A major player in the coupling space is ficonTEC, which is known for its highly sophisticated active coupling machines for optical testing. ficonTEC is owned by the Chinese public company RoboTechnik (300757.CH).
A testing station solution currently sells for around $1-1.5 million in the market (without the expensive RF probes and test instruments).
Part 2: CPO Testing
Part 2.1 Integrated testing
The main difference between CPO testing and standalone PIC testing is the involvement of EICs and switch ASICs. Optical engines (OEs), which include both EICs and PICs, must be tested, as does the full package that includes the switch ASIC. This more integrated testing requirement adds complexity to CPO testing systems, making them higher in value than silicon photonics testing systems.
However, more integrated testing presents several challenges: 1) the small chip area leaves very limited space for probe placement and alignment; 2) electrical, optical, and RF probes may interfere with one another’s signals; and 3) different signals have different testing speeds, which can reduce overall testing efficiency when one process sits idle waiting for other tests to finish.
Part 2.2 Wafer-level testing
Previously, for standalone EML-based optical modules, most testing was done at the individual component level, followed by testing of the assembled module in the end. During the process, the module’s DSP was frequently configured to ensure the module met performance and production requirements.
In CPO testing, however, there is no DSP. The entire electrical-to-optical conversion process is moved upstream to the PIC, where testing is usually done at the wafer level.

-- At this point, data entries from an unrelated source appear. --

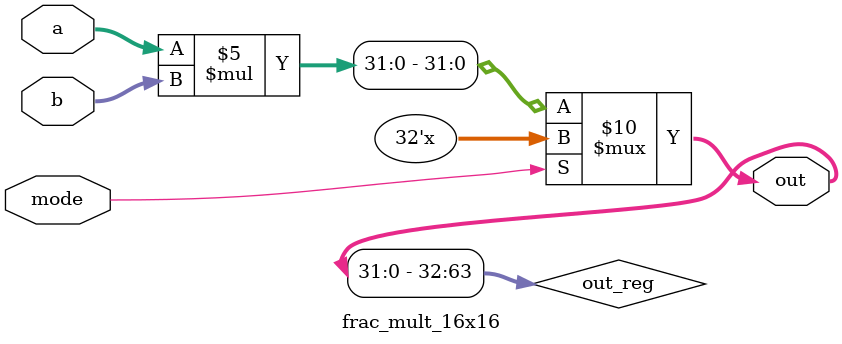
<source format=v>

module frac_mult_16x16 (
	input [0:15] a,
	input [0:15] b,
	output [0:31] out,
    input [0:0] mode);

    reg [0:63] out_reg;

    always @(mode, a, b) begin 
       if (1'b1 == mode) begin
         out_reg[0:15] <= a[0:7] * b[0:7];
         out_reg[16:31] <= a[8:15] * b[8:15];
       end else begin
         out_reg <= a * b;
       end
    end

    assign out = out_reg;

endmodule

</source>
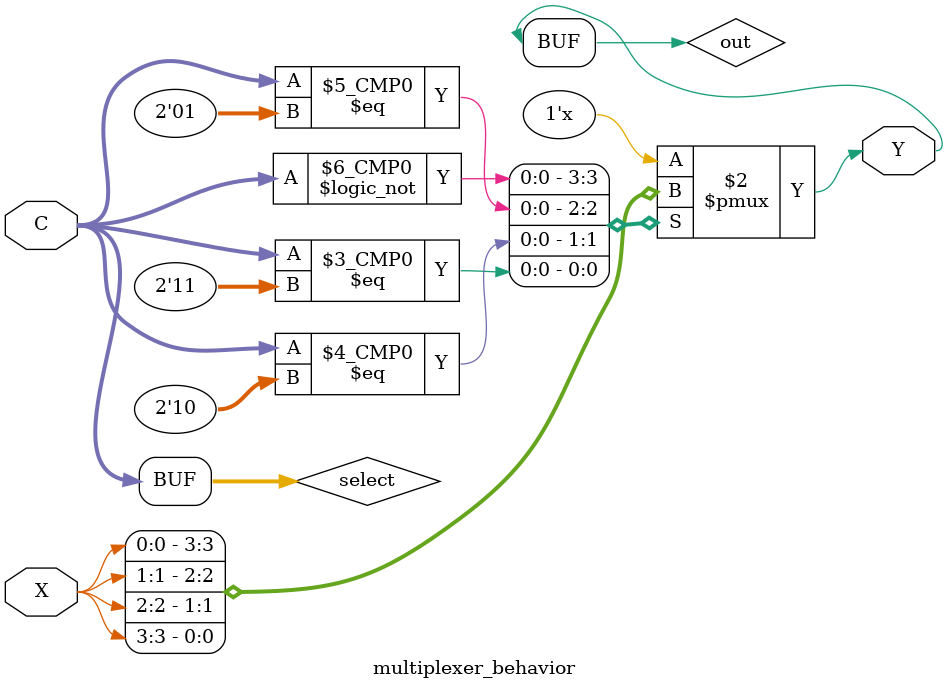
<source format=v>
`timescale 1ns / 1ps
module multiplexer_behavior(
    input [3:0] X,
    input [1:0] C,
    output Y
    );
	 
	 reg out;
	 wire [1:0] select;
	 wire [3:0] x;
	 
	 assign select = C;
	 assign Y = out;
	 
	 always@(select)
		begin
			case(select)
				0 : out = X[0];
				1 : out = X[1];
				2 : out = X[2];
				3 : out = X[3];
			endcase
		end
		

	 
endmodule

</source>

This allows all PICs produced from a wafer to be tested in the same batch, a process similar to semiconductor testing. Another benefit of wafer-level testing is that issues can be identified earlier before the PICs are bonded to other higher-value chips and systems, at which point the cost of a failed module would be much higher.
Part 2.3 Coupling
In CPO, there are two types of coupling: edge coupling (EC) and grating coupling (GC). GC is easier and faster to test, but the roadmap itself presents higher insertion loss. Therefore, higher-end applications that are peculiar to loss tend to use EC.
However, EC testing is more challenging. The probes need to be positioned within maximum 5-10um from the chip without touching it, and usually only one probe is used at a time (thus less efficient). Companies such as ficonTEC can command a very high premium for their coupling machines because they are among the most advanced in EC testing.
Part 2.4 Testing time
The most time-consuming part of CPO testing is optical testing. EIC testing usually takes 5-8 seconds per chip, and RF testing takes around 10 seconds. In contrast, optical testing can take over 1 minute per channel/ lane, including the coupling process that aligns the optical probes accurately with PICs. Thus, testing just one 3.2T optical engine with 16 Tx and 16 Rx channels can take almost half an hour.
One approach the industry has been considering to reduce optical testing time is arrayed testing, which allows multiple channels to be tested at the same time. However, this technology has so far been extremely difficult to implement because it requires highly consistent alignment/ coupling across all channels.
Overall, testing a typical wafer can take about over 10 hours, meaning only two wafers can be tested per day. Testing is clearly a bottleneck in CPO production.
Part 2.5 CPO testing solutions
Currently, there are two major CPO testing solutions in the market. One is a double-sided OE wafer testing machine jointly developed by ficonTEC and Teradyne ($TER). The machine tests electrical signals on the front (upper) side of the wafer and optical signals on the back (under) side simultaneously. It combines ficonTEC’s expertise in optical coupling and testing with Teradyne’s electrical testing expertise.